Ein Lebensgefühl, das sich in Ihren fröhlich-bunten Aquarellen widerspiegelt.
Was bringt Ihnen das Malen? Es stellt mich auf und ist ein fantastischer Ausgleich zu meinen oft sehr intensiven Buchrecherchen. Beim Malen kann ich meine Batterien am besten wieder aufladen.
Unser aller Alltag wird derzeit vom Coronavirus dominiert, das Tessin gehört zu den besonders betroffenen Regionen. Wie gehen Sie mit dieser ausserordentlichen Situation um?
Die Corona-Pandemie ist die grösste Herausforderung, der wir uns seit dem Zweiten Weltkrieg stellen müssen. Die jetzige Situation ist für alle sehr schwierig und wir müssen sie gemeinsam meistern. Ich hoffe fest, dass dieser Ausnahmezustand nicht allzu lange dauern wird, wenn wir uns an die Regeln und Massnahmen des Bundesrates halten. ❋
«Tochter des Geldes: Mentona Moser – die reichste Revolutionärin Europas», Roman eines Lebens, Nagel & Kimche, Zürich 2019.

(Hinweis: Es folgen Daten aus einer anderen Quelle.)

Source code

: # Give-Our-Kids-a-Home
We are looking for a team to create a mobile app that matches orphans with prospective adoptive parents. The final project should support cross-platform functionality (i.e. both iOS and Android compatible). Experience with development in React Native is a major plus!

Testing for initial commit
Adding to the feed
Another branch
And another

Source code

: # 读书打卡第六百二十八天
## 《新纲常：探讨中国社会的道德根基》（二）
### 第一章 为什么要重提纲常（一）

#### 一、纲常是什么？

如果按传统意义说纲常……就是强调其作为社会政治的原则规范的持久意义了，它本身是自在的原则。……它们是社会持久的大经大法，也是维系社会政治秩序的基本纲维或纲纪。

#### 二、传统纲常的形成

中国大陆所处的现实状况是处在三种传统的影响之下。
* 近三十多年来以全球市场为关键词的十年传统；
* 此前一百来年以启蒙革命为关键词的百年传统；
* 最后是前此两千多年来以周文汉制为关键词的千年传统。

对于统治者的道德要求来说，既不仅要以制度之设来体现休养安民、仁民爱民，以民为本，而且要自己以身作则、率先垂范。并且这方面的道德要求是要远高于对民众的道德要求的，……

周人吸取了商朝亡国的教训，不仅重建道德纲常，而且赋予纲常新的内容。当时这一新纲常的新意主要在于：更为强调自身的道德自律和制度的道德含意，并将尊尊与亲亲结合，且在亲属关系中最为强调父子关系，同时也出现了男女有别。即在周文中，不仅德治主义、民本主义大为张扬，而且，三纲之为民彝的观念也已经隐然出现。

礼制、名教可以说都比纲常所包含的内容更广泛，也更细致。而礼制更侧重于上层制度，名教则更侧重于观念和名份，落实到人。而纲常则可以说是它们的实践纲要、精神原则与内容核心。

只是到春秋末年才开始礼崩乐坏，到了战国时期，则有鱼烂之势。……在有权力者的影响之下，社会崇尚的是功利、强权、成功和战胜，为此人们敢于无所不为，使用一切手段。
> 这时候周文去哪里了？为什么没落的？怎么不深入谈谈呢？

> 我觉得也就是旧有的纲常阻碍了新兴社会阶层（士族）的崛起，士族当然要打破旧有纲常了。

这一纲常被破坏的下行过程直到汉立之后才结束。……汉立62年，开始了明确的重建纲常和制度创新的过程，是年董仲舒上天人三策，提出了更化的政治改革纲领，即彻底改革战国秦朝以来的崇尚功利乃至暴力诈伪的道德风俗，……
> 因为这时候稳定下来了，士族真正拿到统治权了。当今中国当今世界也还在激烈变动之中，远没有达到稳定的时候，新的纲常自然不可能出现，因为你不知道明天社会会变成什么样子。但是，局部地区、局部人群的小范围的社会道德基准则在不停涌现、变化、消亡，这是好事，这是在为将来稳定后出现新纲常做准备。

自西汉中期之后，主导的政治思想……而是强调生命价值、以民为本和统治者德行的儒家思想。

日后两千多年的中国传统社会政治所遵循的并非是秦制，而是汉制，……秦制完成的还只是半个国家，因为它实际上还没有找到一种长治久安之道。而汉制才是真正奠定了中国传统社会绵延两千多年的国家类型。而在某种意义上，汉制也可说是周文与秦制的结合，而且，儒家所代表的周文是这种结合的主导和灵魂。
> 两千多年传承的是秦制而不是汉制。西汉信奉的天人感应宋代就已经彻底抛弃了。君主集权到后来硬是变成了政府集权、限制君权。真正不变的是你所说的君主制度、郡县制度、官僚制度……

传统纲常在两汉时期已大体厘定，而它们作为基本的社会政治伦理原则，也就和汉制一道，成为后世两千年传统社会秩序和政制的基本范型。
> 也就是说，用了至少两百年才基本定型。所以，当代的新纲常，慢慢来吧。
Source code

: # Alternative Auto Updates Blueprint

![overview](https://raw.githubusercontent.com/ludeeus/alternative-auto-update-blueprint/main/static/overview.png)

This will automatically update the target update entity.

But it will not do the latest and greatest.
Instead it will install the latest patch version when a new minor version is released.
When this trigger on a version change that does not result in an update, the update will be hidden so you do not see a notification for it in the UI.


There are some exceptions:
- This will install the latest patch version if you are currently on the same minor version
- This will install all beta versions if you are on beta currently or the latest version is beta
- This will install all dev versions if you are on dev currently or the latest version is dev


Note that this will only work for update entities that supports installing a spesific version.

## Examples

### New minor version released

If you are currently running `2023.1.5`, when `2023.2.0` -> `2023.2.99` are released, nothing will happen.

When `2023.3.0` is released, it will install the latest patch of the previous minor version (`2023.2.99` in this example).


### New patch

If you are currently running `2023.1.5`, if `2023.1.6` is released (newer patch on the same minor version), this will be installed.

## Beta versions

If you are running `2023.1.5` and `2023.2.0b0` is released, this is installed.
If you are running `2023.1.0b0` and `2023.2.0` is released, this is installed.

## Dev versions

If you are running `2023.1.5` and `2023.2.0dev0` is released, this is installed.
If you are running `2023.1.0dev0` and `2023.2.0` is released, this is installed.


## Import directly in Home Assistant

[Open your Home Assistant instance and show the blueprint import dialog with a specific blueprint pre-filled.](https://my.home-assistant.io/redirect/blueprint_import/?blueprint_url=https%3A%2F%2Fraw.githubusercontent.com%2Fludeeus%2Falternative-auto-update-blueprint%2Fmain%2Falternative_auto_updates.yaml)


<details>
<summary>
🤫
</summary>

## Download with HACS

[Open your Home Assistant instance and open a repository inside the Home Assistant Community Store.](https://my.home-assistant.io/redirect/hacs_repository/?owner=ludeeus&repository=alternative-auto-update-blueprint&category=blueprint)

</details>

Chronistin der Vergessenen
Eveline Hasler, geborene Schubiger, hat sich mit ihren historischen Romanen und ihrer Lyrik, mit ihren Kinderbüchern, Kolumnen, Erzählungen, Gedichten und Reportagen einen Namen geschaffen, der weit über die Landesgrenze hinausreicht. Den literarischen Durchbruch schaffte sie 1982 mit «Anna Göldin, letzte Hexe», seither wurden ihre Bücher in über zwölf Sprachen übersetzt und sie wurde für ihr Werk mehrfach ausgezeichnet. Sie wurde 1933 in Glarus geboren und ist dort auch aufgewachsen. Sie studierte in Fribourg und Paris Psychologie und Geschichte und arbeitete einige Zeit als Lehrerin, bevor sie zu schreiben begann. Mit Ehemann Paul ist sie seit über 50 Jahren verheiratet. Das Paar lebt seit gut 25 Jahren im Tessin und hat zwei erwachsene Töchter und einen Sohn sowie drei Grosskinder.